Sally Rooney starts “Normal People” with an epigraph quoting George Eliot’s’ “Daniel Deronda”: “It is one of the secrets in that change of mental poise which has been fitly named conversion, that to many among us neither heaven nor earth has any revelation till some personality touches theirs with a peculiar influence, subduing them into receptiveness.” Of course, it is possible to write thousands of words about the infantilism of the Y-generation, their precarity, fear to live, but the truth, after all, is that once in your youth you meet someone who you can trust, and lose your loneliness forever, because no matter where you are, where you go, your dialogue won’t be cut off in the middle of a sentence. This is the only way you get to know this world.

And of course, no love in the world can be happy (yes, you may consider this radicalism a generational problem), because love is finite; because you always have to let someone go, to open your sweating hand and realise that people don’t belong to each other. You grow up because you become able to be free of the Other’s look, aimed inside you, this insightful, no, intense look. You become free from yourself.

[Exercise details] In the passage on Sally Rooney's "Normal People," which novel does the opening epigraph quote? The lines that come next have no part in this.

[Dataset rows]
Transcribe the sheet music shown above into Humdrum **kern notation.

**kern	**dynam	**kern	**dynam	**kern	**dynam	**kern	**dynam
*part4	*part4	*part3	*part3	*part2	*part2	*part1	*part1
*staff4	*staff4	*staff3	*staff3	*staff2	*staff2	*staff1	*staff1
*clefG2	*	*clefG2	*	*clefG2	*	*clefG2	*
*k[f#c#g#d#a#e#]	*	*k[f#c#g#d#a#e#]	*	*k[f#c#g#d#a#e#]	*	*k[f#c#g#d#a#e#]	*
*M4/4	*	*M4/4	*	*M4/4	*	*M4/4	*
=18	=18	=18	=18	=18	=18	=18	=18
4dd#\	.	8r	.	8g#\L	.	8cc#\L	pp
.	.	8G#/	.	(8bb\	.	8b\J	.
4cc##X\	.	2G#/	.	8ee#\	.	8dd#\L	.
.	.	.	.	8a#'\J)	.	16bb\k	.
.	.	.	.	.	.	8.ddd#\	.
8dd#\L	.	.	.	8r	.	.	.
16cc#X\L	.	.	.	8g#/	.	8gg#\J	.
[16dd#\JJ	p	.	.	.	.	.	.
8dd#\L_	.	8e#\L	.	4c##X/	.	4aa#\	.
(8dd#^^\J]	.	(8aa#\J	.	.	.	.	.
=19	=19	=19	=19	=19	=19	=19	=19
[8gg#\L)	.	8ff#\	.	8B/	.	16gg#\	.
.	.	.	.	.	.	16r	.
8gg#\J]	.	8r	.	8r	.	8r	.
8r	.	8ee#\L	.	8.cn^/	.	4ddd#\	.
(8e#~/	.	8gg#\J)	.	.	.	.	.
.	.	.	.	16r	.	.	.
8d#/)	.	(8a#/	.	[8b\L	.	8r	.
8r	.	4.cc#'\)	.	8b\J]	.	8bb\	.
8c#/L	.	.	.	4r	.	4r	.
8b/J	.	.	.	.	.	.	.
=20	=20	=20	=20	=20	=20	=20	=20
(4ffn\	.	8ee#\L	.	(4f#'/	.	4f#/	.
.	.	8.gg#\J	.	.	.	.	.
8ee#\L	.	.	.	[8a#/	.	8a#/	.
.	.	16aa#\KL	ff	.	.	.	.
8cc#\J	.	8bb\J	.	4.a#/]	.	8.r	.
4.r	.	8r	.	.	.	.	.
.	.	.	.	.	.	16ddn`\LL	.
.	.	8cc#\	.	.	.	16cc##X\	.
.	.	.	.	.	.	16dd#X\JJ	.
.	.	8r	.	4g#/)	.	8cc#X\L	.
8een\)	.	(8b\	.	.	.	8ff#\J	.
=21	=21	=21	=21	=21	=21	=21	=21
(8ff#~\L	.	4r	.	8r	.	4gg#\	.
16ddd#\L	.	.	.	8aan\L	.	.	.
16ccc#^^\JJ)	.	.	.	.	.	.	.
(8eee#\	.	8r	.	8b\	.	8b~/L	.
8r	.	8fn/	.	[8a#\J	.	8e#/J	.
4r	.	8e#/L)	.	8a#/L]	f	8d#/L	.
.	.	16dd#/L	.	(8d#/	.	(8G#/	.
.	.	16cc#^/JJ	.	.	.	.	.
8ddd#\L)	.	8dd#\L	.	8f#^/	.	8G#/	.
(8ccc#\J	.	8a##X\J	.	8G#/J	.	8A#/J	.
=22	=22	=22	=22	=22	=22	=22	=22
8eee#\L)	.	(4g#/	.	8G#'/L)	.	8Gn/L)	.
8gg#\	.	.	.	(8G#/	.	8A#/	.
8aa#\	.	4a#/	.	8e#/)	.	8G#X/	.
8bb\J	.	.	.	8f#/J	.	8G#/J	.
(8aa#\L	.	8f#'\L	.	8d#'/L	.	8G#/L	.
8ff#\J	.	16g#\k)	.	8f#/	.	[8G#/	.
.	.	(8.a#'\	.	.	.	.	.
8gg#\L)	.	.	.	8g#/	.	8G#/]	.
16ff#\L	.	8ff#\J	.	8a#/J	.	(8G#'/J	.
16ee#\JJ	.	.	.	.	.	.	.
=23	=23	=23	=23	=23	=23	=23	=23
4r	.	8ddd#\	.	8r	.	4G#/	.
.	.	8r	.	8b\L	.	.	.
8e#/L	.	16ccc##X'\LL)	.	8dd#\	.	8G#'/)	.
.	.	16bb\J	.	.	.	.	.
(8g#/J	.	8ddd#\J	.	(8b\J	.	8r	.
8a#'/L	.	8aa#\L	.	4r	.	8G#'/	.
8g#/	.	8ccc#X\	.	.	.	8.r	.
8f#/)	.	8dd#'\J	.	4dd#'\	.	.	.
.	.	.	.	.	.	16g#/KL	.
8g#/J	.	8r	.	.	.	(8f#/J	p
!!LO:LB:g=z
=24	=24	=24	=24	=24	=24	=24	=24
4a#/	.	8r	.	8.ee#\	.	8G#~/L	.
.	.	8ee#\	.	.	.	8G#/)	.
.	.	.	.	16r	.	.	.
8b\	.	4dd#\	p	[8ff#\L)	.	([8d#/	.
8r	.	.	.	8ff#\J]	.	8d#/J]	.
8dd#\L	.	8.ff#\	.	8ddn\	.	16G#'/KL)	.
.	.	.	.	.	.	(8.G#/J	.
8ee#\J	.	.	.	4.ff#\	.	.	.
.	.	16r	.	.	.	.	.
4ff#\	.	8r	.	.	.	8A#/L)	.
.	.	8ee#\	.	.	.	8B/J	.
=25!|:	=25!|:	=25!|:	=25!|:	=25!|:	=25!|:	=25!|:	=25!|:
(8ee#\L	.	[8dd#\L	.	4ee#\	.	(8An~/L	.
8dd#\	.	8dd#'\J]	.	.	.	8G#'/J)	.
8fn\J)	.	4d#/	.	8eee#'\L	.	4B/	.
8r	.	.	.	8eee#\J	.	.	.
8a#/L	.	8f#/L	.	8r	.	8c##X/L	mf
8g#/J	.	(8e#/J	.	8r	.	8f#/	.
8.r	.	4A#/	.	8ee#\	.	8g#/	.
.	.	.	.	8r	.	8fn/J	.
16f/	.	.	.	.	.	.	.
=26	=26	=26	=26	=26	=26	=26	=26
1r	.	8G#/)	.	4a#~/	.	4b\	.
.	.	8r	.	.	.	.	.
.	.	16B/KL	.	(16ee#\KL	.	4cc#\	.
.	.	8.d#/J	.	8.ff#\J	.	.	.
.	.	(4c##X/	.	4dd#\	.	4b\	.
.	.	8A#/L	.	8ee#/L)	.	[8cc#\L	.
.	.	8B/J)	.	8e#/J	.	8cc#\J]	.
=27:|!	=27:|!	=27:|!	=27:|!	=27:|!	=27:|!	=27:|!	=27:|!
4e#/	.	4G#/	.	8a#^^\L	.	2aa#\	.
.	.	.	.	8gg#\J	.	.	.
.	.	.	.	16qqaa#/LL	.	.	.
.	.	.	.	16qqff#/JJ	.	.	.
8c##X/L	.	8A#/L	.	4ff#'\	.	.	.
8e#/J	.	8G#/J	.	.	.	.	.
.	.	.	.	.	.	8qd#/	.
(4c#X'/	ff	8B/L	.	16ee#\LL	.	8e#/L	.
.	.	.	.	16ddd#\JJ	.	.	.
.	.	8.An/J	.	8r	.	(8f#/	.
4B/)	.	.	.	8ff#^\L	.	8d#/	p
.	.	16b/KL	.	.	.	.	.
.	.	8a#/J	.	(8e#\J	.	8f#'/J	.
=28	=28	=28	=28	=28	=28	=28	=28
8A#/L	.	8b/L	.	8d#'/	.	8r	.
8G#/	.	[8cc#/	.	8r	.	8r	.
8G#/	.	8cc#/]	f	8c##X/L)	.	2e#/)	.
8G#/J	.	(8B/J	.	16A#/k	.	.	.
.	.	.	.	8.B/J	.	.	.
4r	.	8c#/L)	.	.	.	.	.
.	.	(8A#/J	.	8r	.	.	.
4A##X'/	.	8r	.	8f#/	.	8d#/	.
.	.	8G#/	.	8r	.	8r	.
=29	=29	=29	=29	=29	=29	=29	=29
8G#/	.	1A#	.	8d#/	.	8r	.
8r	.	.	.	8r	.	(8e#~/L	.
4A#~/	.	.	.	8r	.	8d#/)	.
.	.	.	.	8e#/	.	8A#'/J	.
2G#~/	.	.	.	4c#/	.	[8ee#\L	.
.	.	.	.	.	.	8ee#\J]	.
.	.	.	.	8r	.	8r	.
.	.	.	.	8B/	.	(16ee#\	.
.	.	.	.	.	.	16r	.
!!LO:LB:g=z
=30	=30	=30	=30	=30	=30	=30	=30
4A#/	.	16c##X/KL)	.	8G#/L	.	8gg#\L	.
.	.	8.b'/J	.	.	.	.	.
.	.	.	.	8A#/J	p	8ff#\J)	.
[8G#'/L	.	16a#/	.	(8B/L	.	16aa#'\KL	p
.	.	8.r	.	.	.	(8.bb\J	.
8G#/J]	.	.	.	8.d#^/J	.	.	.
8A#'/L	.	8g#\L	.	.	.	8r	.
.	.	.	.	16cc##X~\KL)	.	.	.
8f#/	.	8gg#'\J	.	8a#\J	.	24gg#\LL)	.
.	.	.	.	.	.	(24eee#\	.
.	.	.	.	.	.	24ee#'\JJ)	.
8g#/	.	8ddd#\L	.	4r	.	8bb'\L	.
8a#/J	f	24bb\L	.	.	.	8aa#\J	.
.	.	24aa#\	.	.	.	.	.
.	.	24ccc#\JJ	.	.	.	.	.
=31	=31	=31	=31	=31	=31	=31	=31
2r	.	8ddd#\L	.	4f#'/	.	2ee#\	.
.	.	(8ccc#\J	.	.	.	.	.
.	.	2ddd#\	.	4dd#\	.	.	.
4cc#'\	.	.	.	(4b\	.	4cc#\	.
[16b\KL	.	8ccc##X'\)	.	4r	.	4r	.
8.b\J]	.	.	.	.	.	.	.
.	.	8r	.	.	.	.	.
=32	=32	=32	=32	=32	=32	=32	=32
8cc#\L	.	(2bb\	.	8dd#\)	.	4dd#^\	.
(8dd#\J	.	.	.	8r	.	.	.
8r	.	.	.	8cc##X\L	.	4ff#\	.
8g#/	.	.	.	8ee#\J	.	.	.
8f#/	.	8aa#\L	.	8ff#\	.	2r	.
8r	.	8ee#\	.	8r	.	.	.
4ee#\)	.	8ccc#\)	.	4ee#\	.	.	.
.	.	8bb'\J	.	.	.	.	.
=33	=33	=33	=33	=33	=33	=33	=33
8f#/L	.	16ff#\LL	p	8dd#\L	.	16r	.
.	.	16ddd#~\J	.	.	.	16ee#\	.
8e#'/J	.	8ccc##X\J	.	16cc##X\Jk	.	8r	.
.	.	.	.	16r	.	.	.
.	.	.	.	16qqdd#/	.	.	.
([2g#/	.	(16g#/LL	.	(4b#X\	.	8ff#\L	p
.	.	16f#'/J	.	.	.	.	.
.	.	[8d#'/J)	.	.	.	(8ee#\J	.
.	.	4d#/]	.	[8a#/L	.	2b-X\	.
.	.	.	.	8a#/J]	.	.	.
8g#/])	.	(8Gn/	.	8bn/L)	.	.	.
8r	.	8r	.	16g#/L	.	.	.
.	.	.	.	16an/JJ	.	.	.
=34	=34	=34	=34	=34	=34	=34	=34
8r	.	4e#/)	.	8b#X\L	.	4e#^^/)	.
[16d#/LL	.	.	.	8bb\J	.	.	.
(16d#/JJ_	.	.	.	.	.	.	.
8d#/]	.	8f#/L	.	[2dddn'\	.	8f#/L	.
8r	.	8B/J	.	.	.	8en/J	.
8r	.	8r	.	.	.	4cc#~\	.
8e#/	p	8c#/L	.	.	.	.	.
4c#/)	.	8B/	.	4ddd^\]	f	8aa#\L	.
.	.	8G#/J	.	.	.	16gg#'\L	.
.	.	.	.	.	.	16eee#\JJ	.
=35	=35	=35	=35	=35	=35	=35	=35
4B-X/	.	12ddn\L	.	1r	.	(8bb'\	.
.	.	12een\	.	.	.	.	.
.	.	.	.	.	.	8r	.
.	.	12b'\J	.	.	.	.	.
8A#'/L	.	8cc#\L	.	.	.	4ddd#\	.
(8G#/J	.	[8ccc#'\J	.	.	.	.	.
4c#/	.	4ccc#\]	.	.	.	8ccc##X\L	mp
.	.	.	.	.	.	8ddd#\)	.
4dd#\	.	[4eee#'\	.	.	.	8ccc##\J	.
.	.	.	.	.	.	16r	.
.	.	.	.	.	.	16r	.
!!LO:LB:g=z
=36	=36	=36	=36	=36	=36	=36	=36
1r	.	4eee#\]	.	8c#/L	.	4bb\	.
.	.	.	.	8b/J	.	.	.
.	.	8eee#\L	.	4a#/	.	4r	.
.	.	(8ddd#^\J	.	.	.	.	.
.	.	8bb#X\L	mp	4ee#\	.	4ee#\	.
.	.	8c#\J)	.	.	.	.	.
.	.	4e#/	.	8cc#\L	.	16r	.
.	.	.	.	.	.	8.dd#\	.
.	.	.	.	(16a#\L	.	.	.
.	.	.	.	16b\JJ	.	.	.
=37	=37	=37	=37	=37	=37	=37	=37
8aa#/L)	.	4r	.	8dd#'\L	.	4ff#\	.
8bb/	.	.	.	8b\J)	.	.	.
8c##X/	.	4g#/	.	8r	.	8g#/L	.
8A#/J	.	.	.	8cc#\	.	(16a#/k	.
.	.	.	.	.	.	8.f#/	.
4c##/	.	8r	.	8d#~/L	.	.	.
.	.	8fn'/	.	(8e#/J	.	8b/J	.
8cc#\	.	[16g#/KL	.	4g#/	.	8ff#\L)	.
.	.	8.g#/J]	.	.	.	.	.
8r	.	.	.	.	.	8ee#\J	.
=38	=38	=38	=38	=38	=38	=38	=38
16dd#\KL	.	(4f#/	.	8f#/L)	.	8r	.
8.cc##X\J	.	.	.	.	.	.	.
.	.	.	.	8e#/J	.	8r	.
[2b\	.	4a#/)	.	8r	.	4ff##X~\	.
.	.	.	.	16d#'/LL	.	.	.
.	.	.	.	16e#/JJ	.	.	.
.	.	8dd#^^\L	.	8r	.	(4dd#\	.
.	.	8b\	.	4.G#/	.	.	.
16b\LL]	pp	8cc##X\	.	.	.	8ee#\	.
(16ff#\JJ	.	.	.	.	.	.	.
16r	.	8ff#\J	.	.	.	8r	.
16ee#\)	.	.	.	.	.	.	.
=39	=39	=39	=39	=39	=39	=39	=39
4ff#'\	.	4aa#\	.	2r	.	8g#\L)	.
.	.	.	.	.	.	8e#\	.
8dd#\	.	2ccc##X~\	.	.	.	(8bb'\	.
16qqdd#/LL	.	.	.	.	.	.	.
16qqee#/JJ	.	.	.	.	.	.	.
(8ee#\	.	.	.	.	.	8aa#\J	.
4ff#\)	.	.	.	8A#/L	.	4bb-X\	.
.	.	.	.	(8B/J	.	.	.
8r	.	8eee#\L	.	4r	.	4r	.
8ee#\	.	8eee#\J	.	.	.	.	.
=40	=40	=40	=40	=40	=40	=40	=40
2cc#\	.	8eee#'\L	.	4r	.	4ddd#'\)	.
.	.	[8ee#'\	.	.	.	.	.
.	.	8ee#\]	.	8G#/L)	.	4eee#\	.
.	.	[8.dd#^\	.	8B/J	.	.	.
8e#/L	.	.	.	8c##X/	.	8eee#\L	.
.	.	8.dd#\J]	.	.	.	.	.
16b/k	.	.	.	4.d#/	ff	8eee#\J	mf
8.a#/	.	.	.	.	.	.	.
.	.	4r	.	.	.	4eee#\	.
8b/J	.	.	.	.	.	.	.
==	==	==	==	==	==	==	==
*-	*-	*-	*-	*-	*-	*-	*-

[The result] George Eliot's "Daniel Deronda."